## Work instruction
Of the lines below, copy those that hold the word "Right".
# # #
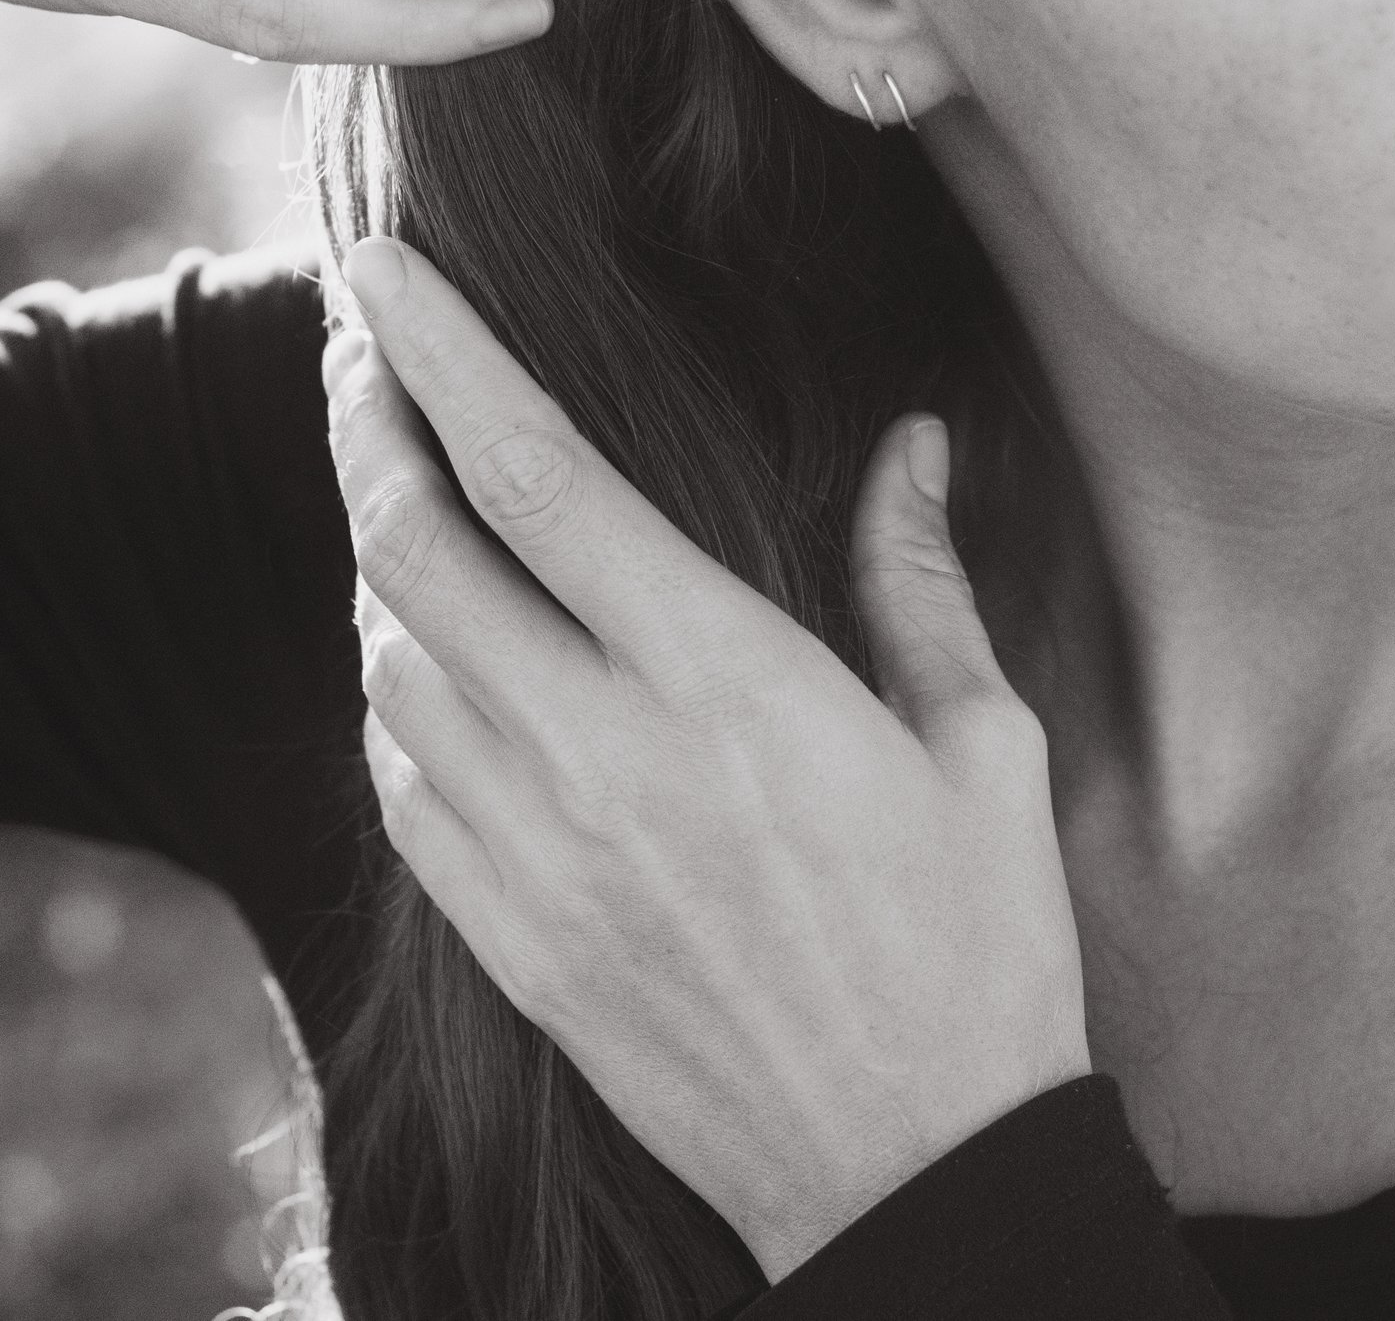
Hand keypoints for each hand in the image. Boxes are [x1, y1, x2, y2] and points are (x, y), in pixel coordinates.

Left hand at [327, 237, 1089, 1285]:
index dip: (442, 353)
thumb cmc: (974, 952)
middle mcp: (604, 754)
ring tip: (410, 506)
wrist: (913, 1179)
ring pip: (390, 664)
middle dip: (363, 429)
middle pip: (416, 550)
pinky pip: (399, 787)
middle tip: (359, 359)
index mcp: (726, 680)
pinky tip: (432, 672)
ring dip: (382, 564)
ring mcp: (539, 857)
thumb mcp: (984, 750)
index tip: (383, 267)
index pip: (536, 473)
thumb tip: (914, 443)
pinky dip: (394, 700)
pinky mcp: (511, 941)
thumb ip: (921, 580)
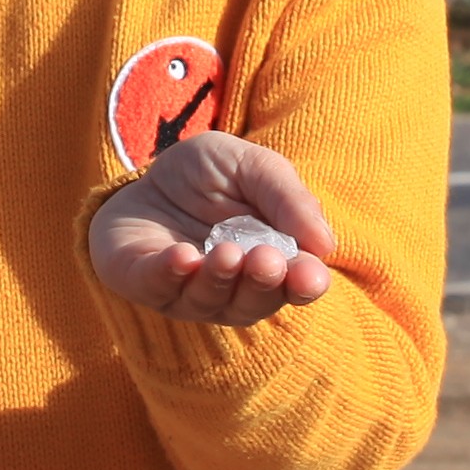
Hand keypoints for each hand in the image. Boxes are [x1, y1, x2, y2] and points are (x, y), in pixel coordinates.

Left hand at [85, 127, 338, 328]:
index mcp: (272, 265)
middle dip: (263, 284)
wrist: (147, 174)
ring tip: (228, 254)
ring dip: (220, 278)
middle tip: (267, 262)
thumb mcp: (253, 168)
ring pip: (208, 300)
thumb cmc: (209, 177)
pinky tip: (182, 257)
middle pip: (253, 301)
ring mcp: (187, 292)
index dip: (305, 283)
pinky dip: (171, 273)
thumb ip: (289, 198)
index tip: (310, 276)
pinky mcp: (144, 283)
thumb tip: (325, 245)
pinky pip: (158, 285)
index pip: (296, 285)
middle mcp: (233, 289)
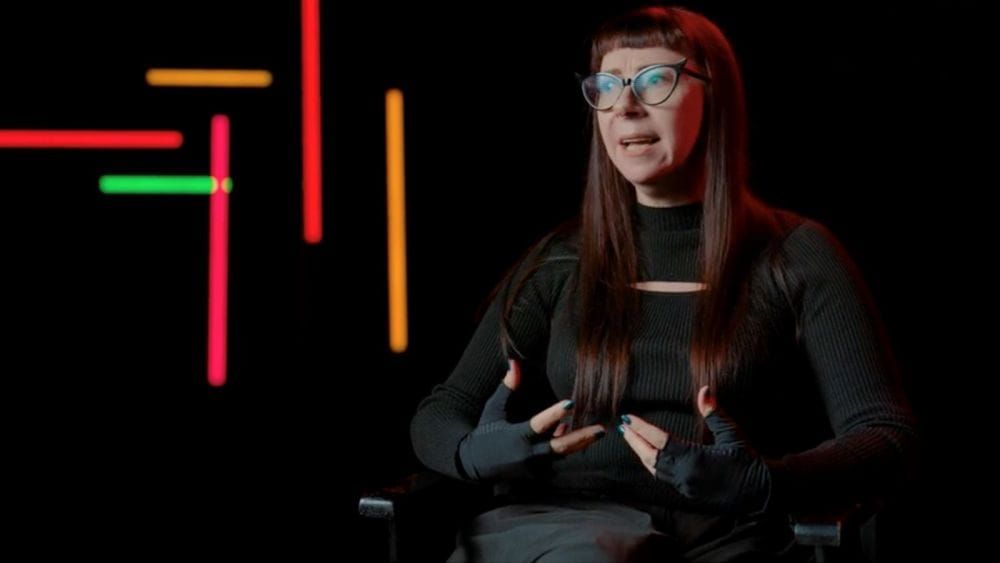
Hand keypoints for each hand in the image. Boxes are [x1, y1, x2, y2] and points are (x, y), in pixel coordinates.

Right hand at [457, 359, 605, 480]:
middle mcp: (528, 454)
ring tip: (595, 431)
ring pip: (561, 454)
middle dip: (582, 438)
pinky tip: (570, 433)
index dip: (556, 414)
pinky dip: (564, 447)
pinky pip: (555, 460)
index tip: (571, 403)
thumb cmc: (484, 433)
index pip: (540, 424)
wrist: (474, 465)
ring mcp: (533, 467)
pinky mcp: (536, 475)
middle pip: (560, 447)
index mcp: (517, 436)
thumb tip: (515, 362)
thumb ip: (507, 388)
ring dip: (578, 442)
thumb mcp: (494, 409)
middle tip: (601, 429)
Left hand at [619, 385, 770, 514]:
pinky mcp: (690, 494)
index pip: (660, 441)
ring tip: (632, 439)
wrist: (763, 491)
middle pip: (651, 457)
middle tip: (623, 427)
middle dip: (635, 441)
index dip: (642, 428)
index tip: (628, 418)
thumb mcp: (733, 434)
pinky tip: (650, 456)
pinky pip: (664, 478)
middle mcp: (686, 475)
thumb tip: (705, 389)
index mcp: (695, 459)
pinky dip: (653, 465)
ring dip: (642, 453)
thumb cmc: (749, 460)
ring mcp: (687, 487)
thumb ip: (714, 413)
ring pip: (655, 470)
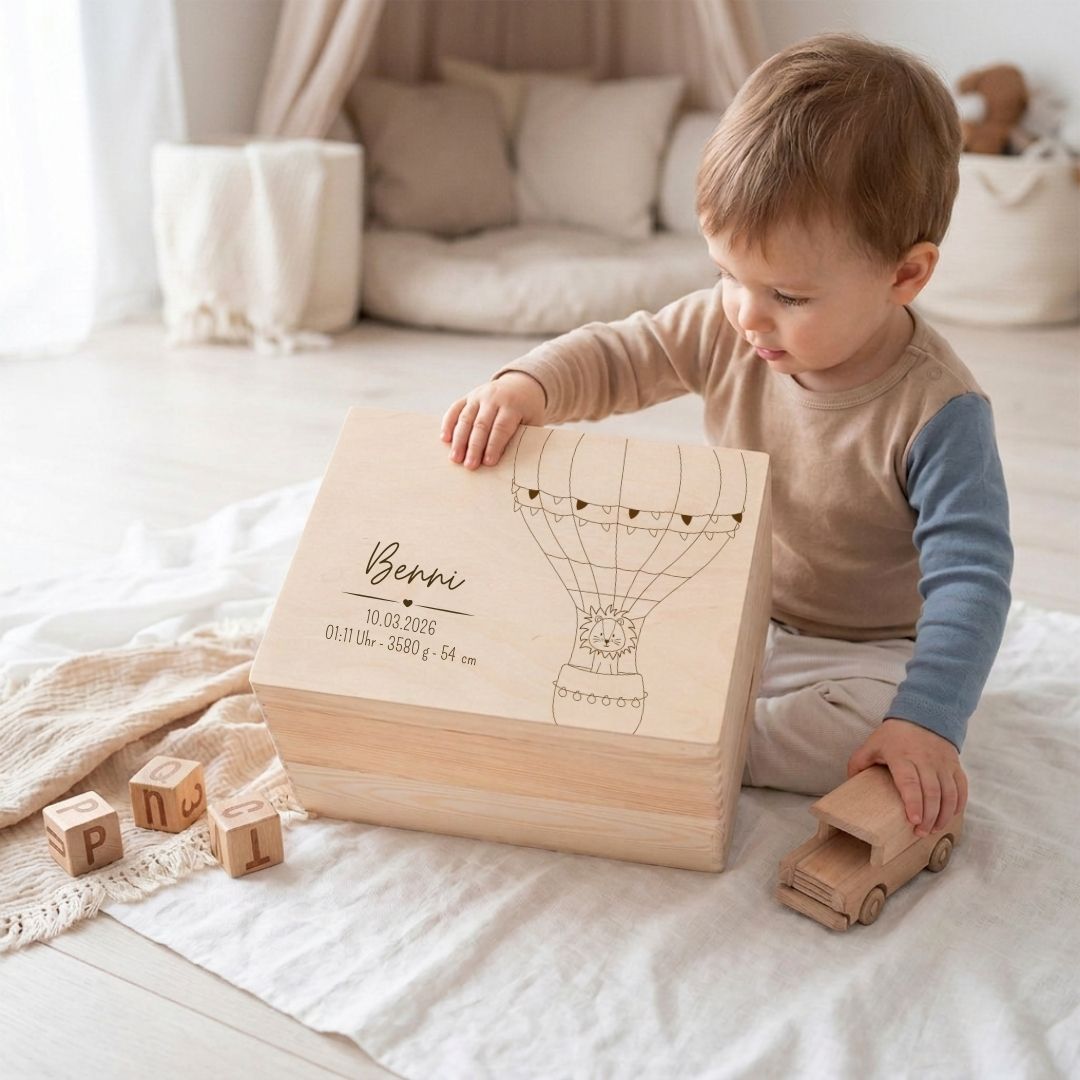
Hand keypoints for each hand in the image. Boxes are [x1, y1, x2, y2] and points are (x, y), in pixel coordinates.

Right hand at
# # #
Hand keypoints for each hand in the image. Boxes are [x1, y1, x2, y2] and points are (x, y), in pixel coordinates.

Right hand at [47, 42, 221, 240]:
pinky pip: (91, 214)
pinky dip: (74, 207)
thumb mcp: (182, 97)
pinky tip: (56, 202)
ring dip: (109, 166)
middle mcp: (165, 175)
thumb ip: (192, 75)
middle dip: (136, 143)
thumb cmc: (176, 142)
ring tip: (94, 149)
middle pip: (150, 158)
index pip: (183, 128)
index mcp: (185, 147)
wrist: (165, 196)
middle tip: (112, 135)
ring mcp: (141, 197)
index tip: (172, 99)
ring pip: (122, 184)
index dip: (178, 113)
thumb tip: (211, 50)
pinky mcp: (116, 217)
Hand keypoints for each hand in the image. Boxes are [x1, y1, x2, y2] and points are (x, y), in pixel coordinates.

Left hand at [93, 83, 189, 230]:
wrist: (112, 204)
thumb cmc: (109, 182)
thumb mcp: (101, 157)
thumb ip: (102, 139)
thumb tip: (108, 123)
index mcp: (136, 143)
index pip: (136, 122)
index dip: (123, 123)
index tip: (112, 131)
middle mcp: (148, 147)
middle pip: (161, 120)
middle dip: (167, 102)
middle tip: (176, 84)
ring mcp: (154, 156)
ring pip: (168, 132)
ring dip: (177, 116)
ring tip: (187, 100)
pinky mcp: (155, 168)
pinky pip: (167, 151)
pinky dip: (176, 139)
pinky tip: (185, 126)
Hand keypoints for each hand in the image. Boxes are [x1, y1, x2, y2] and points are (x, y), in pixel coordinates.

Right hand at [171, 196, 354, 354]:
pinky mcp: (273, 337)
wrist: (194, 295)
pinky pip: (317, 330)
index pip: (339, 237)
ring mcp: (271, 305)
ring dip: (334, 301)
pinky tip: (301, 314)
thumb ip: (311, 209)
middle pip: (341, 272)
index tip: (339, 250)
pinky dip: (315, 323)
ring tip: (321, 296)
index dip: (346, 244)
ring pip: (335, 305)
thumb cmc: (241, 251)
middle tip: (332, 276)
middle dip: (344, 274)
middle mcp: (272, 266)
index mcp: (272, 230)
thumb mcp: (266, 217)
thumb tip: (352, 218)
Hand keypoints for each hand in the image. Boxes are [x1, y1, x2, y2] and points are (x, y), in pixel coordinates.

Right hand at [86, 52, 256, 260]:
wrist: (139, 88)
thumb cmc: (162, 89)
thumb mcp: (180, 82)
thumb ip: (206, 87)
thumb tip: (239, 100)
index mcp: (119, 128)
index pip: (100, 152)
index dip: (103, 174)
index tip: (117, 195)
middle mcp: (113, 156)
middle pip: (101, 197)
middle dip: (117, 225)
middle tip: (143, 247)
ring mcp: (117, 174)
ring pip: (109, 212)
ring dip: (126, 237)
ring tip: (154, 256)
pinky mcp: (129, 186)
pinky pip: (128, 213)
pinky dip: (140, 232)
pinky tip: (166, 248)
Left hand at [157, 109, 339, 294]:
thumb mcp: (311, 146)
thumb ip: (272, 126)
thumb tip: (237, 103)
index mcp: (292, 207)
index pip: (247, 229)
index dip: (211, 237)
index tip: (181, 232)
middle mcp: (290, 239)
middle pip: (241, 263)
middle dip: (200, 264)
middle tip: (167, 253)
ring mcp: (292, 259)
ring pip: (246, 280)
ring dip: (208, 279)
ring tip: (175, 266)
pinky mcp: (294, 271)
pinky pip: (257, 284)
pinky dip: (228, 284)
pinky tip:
# # #
## Response below
Right hand at [457, 359, 605, 480]:
Right hand at
Right hand at [47, 42, 221, 240]:
Right hand at [171, 196, 354, 354]:
Right hand at [86, 52, 256, 260]:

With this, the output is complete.